Parliament has once again referred the Uganda Income Tax Amendment Bill 2016 to the president for him to sign it into law.
In May, President Museveni rejected the bill that exempts MPs from certain taxes saying it was “politically and morally” wrong.
The MPs believe President Museveni will sign the bill into law because he is more enlightened about what it entails.
The Parliamentary Commission Thursday revealed it would not back down on the contentious clause in the Income Tax Amendment bill 2016 exempting legislators from paying taxes on their transport allowances.
The Commission asked the Finance Committee to send back the Income Tax Amendment bill 2016 to the president to append his signature.

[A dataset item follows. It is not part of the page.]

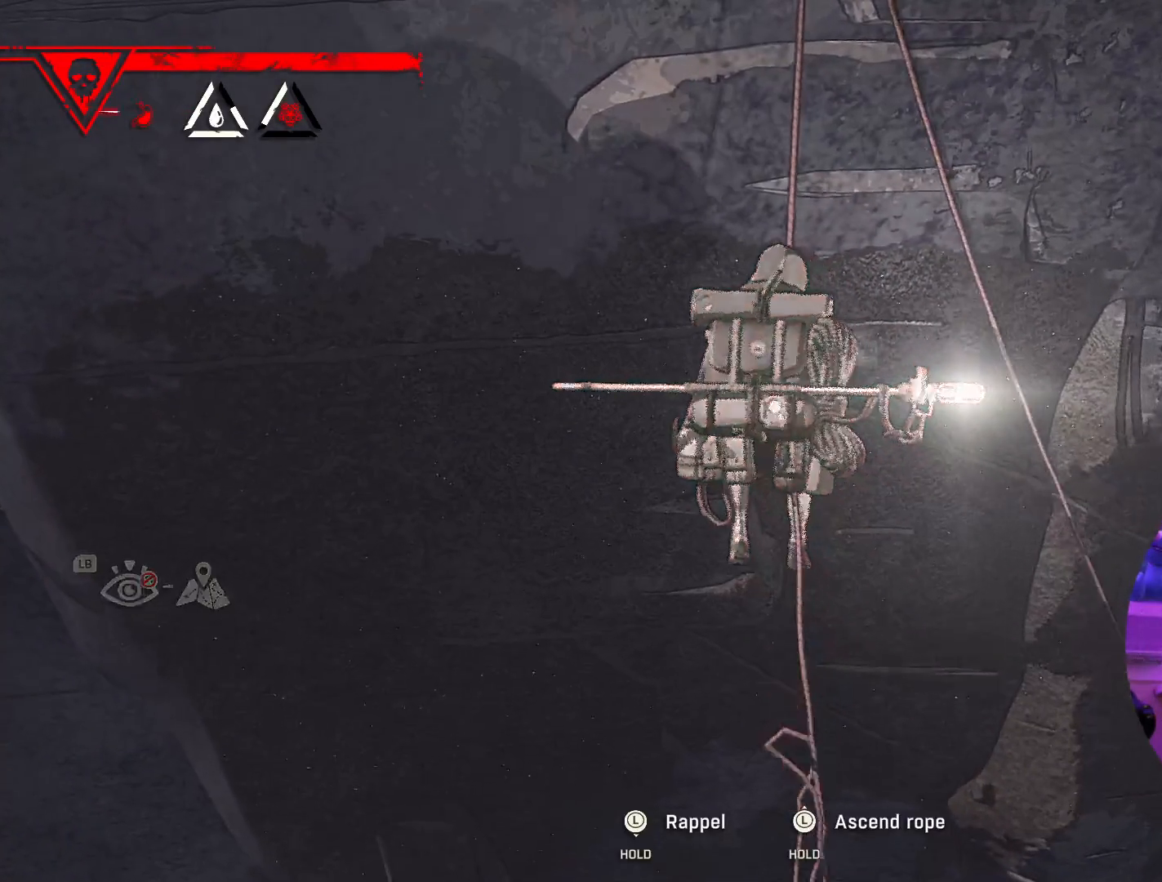
{"buttons": ["R2"], "left_stick": "center", "right_stick": "center", "events": []}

In his letter to the Speaker of parliament, Rebecca Kadaga, Museveni oppose the decision by legislators to exempt themselves from taxes, saying it was injurious to the country’s revenue effort and not politically and morally correct.
The Income Tax Amendment Bill 2016 was passed by Legislators despite negative reactions from the public; and sent to the president to sign it into law.
But the committee chairperson, Henry Musasizi, who represents Rubanda East constituency, once again convened a meeting with Parliamentary Commissioners and the Minister of Finance to reawaken the debate.
Each MP pays a monthly tax of Shs3.5m.
David Bahati, the Finance State Minister for Planning, promised to pursue the matter to its conclusive end.
Relatedly, the Constitutional Court yesterday dismissed an interim order seeking to block the Shs150m which was allocated to Members of Parliament, to purchase private vehicles.
It was filed by a concerned citizen, a one Twaha Sanywa, who believes the taxpayers will suffer irreparable loss.
Justice Richard Buteera, in his ruling read for him by Assistant Registrar Rosemary Bareebe, ruled that the money can still be recovered if court finds that it was inappropriately paid out to MPs.
MPs have already received the first instalment of Shs100m as they await the Shs50m.